START Data
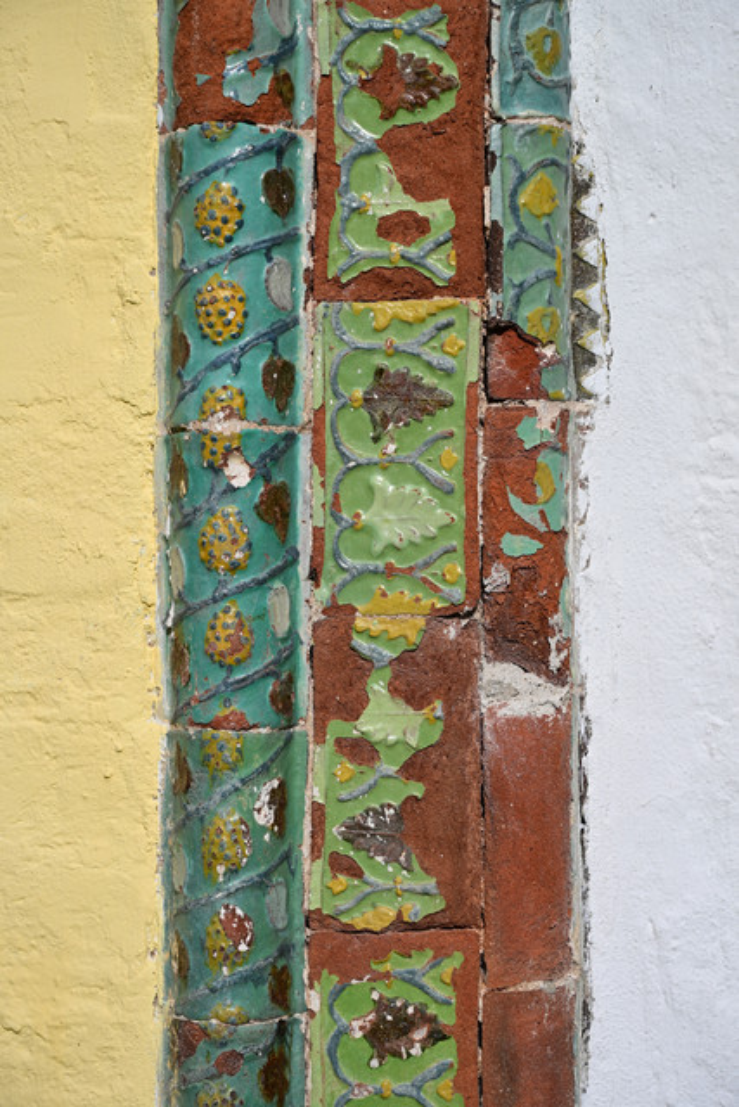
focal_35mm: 70
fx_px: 2154
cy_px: 554
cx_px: 370
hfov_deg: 19.5
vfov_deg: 28.8
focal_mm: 70
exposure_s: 1/1500
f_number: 5.6
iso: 100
END Data
**Prompt**. Please print the data above in its entirety, exactly, but without any picture.

**Reply**.
focal_35mm: 70
fx_px: 2154
cy_px: 554
cx_px: 370
hfov_deg: 19.5
vfov_deg: 28.8
focal_mm: 70
exposure_s: 1/1500
f_number: 5.6
iso: 100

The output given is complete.